Briefing 8/6: Eviction Moratorium Has Been Extended, Daycare Struggling To Survive & More
It’s Thursday! The storm is long gone and the sun is out. We are still in the middle of a pandemic, so please continue wearing your face coverings when you are out and about.
- Gym rats, now without a home, are moving their exercise routines outdoors and adopting workouts that don’t rely on traditional fitness equipment.
- Medgar Evers College, a senior CUNY institution, is officially searching for a new president to lead the half-a-century old institution, we reported.
- The fate of one of the biggest projects on the docket this year — the rezoning of Industry City — is now up in the air, we wrote.
- Open Streets have popped up all around the city, designed to help restaurants and other businesses (as well as residents) weather this pandemic with a little more outdoor space. Here are some of our favorites.
- Two-wheel traffic is up on bridges, but the cash-strapped city can’t expand crowded bike lanes, THE CITY reported.
- A daycare in Brooklyn is struggling to survive amid the coronavirus, WCBS 880 reported.
- Keke Palmer has been announced as the host of the 2020 MTV Video Music Awards, which will take place at Brooklyn’s Barclays Center on Aug. 30, the Post reported.
- “A Crown Heights restaurant found ignoring the ban on indoor dining and a 150-person rooftop party in Sheepshead Bay are the latest Brooklyn spots found violating rules meant to help stop the spread of the coronavirus,” Patch reported.
- “Hundreds of New Yorkers took the to the streets of Bensonhurst on Saturday to show their support for an 89-year-old Asian woman who was attacked by a stranger — and to condemn the police’s decision not to classify the incident as a hate crime,” AMNY reported.
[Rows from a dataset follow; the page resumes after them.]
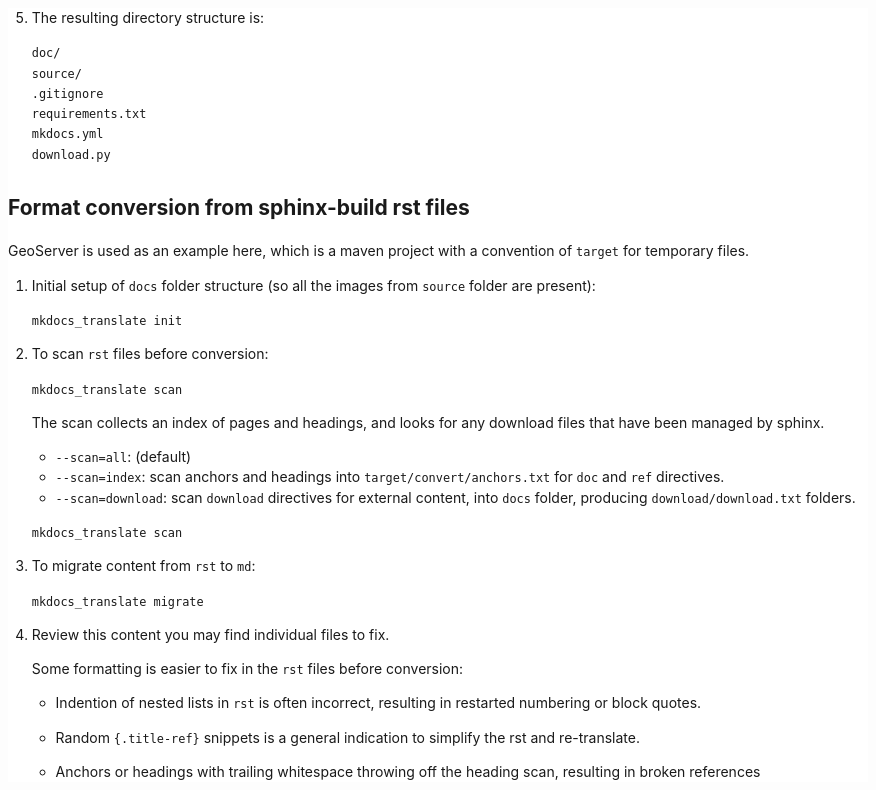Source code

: 5. The resulting directory structure is:
   
   ```
   doc/
   source/
   .gitignore 
   requirements.txt
   mkdocs.yml
   download.py
   ```

## Format conversion from sphinx-build rst files

GeoServer is used as an example here, which is a maven project with a convention of `target` for temporary files.

1. Initial setup of ``docs`` folder structure (so all the images from ``source`` folder are present):
   
    ```
    mkdocs_translate init
    ```
   
4.  To scan ``rst`` files before conversion:
    
    ```
    mkdocs_translate scan
    ```
    
    The scan collects an index of pages and headings, and looks for any download files that have been managed by sphinx.
    
    * `--scan=all`: (default)
    * `--scan=index`: scan anchors and headings into `target/convert/anchors.txt` for `doc` and `ref` directives.
    * `--scan=download`: scan `download` directives for external content, into `docs` folder, producing `download/download.txt` folders.    
    ```
    mkdocs_translate scan
    ```

5. To migrate content from ``rst`` to ``md``:
   
    ```
    mkdocs_translate migrate
    ```
    
   
6. Review this content you may find individual files to fix.

    Some formatting is easier to fix in the `rst` files before conversion:
   
    * Indention of nested lists in ``rst`` is often incorrect, resulting in restarted numbering or block quotes.

    * Random ``{.title-ref}`` snippets is a general indication to simplify the rst and re-translate.

    * Anchors or headings with trailing whitespace throwing off the heading scan, resulting in broken references
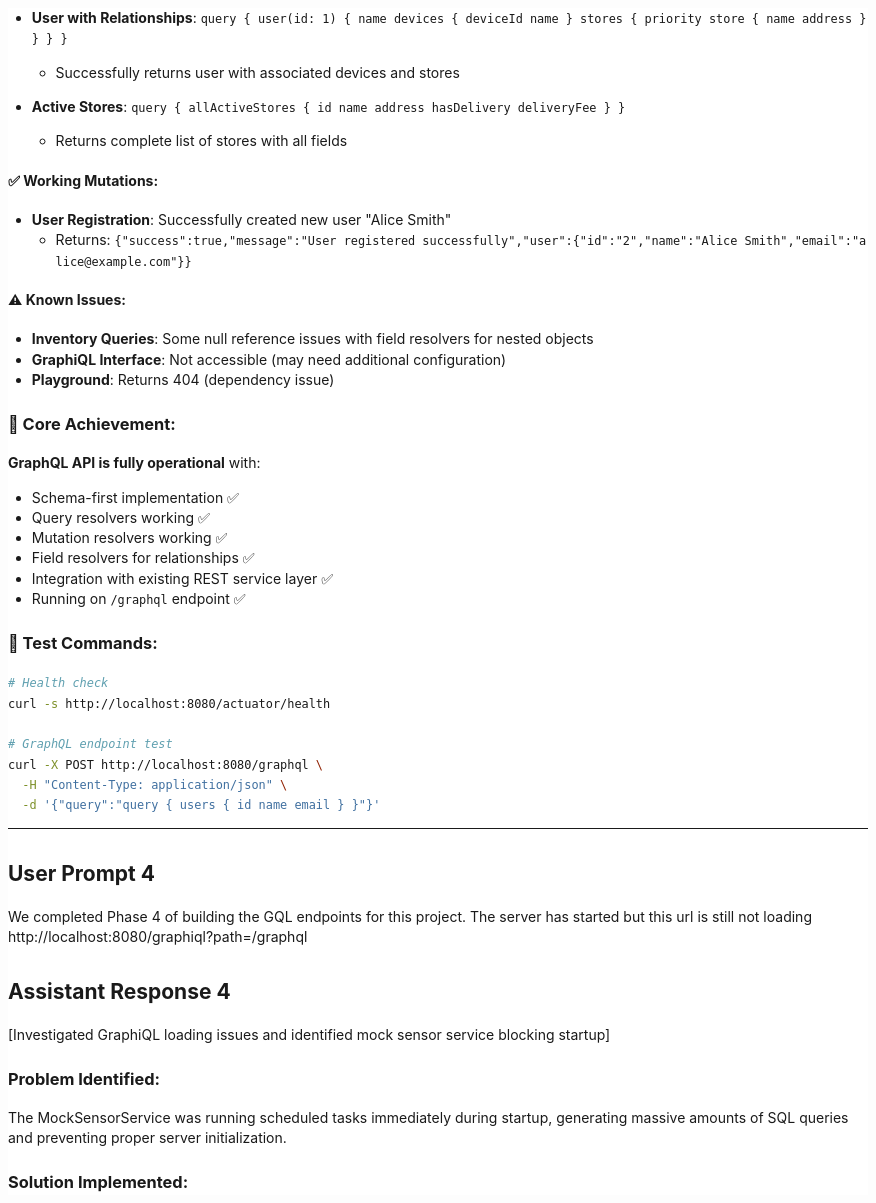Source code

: - **User with Relationships**: `query { user(id: 1) { name devices { deviceId name } stores { priority store { name address } } } }`
  - Successfully returns user with associated devices and stores

- **Active Stores**: `query { allActiveStores { id name address hasDelivery deliveryFee } }`
  - Returns complete list of stores with all fields

#### ✅ Working Mutations:
- **User Registration**: Successfully created new user "Alice Smith"
  - Returns: `{"success":true,"message":"User registered successfully","user":{"id":"2","name":"Alice Smith","email":"alice@example.com"}}`

#### ⚠️ Known Issues:
- **Inventory Queries**: Some null reference issues with field resolvers for nested objects
- **GraphiQL Interface**: Not accessible (may need additional configuration)
- **Playground**: Returns 404 (dependency issue)

### 🎯 Core Achievement:
**GraphQL API is fully operational** with:
- Schema-first implementation ✅
- Query resolvers working ✅ 
- Mutation resolvers working ✅
- Field resolvers for relationships ✅
- Integration with existing REST service layer ✅
- Running on `/graphql` endpoint ✅

### 🧪 Test Commands:
```bash
# Health check
curl -s http://localhost:8080/actuator/health

# GraphQL endpoint test
curl -X POST http://localhost:8080/graphql \
  -H "Content-Type: application/json" \
  -d '{"query":"query { users { id name email } }"}'
```

---

## User Prompt 4
We completed Phase 4 of building the GQL endpoints for this project. The server has started but this url is still not loading http://localhost:8080/graphiql?path=/graphql

## Assistant Response 4
[Investigated GraphiQL loading issues and identified mock sensor service blocking startup]

### Problem Identified:
The MockSensorService was running scheduled tasks immediately during startup, generating massive amounts of SQL queries and preventing proper server initialization.

### Solution Implemented:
- The eviction moratorium has been extended another 30 days, the Governor announced.
- “Brownsville’s new commanding officer really knows his precinct area — he grew up there,” NY1 reported.
- “A new rolodex of Black, Brown and women owned small businesses in New York City is being launched online this National Black Business Month,” BK Reader wrote.
- “A bill to ensure that incarcerated parents are sent to detention facilities closer to their children’s homes passed in the New York State legislature on July 21 — nine years after a Brooklyn lawmaker first introduced the bill,” the Brooklyn Paper wrote.